Bayer, por ejemplo, desarrolló una caja de herramientas, en desarrollo desde 2014, con 27 indicadores monitoreados para visualizar el impacto social, económico y ambiental. La idea es promover “prácticas agronómicas sustentables” que tienen que ver con un balance entre lo que se emite y lo que se captura, en un camino que va creciendo con el tiempo.
Bisagra. El consultor Martín Fraguío, director de Carbon Group, el gran cambio vino luego del Acuerdo de Paris en 2015, porque las empresas no solo aceptaron, sino que tomaron el tema de la sustentabilidad incorporándolo a la ecuación de su propio esquema. “Hasta 1990, las empresas más grandes pertenecían al sector petrolero e industrial, generalmente los emisores netos y hoy son los grandes conglomerados tecnológicos”, explica. Incluso en el caso de otros pesos pesados, los bancos, financian actividades que incorporen este concepto no como un adicional sino como esencial en su proyección económica. Esto allanaría trabas para fijar una agenda que no vaya en contra del modelo de negocio.

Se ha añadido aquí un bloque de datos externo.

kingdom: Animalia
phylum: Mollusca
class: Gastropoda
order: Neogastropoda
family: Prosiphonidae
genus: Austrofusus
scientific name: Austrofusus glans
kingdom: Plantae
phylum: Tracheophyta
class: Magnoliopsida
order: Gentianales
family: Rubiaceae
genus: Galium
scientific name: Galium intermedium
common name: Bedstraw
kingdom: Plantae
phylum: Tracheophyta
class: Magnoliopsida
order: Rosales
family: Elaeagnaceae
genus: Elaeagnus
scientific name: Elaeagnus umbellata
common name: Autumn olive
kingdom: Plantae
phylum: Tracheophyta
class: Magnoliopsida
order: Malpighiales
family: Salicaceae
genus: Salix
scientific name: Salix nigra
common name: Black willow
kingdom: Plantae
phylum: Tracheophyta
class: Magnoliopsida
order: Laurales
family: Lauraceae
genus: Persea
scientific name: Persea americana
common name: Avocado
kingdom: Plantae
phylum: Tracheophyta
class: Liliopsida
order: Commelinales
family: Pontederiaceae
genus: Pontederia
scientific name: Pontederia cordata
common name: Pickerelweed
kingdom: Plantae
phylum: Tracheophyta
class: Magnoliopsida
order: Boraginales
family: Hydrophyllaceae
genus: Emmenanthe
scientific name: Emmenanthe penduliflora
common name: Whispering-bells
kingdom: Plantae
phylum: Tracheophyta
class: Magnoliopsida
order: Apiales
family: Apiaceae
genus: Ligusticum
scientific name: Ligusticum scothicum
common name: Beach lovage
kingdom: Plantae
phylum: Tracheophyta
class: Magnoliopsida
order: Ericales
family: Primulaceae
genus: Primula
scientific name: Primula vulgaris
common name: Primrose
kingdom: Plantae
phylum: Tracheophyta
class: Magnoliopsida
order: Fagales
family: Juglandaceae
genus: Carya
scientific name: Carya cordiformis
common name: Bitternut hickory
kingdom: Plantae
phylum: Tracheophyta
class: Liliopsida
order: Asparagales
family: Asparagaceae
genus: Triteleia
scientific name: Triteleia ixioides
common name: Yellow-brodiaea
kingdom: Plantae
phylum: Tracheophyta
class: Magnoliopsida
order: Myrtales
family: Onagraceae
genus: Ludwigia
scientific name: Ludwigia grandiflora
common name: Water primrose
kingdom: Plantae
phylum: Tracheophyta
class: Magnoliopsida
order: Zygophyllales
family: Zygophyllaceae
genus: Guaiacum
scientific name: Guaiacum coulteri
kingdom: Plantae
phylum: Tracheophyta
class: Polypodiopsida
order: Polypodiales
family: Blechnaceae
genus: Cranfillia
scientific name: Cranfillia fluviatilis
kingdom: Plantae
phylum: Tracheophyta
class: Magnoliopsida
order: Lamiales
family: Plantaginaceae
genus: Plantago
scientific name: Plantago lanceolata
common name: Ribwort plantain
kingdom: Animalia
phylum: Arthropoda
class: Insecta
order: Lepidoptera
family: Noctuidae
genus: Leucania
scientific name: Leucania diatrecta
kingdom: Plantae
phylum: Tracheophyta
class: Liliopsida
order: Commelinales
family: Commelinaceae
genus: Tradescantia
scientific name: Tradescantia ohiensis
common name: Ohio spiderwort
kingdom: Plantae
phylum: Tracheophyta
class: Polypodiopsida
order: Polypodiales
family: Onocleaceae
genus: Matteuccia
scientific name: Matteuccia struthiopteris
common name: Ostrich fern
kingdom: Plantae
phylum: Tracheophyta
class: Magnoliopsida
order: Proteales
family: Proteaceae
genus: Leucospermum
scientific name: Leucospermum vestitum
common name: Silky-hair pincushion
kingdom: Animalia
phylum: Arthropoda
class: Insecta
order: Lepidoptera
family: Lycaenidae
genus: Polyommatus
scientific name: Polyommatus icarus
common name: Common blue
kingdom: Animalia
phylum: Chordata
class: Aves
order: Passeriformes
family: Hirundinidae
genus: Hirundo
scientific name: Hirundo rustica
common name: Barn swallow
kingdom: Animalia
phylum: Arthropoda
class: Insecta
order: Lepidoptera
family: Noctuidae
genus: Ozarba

Para el futuro cercano, la agenda marca integrar al consumidor en el proceso de producción, por ejemplo, tratando de minimizar la baja huella de carbono. Un cambio que también intensificaría la producción por ambientes: aplicando insumos dosificados casi a medida y no por zona “promedio”.
Ya no es una ONG creativa que denuncia acciones que se juzgan nocivas de parte de los productores y políticos que se mimetizan en corrientes de opinión mientras cumplen con sus objetivos de corto plazo, a veces a contramano de los de largo aliento. Implica fortalecer el cambio de la lógica de extracción hacia una de responsabilidad. Un cambio que también requiere liderazgo para adaptar esta agenda a las exigencias de corto plazo que la emergencia siempre impone. Al fin y al cabo, lo que no se mide, no se puede controlar.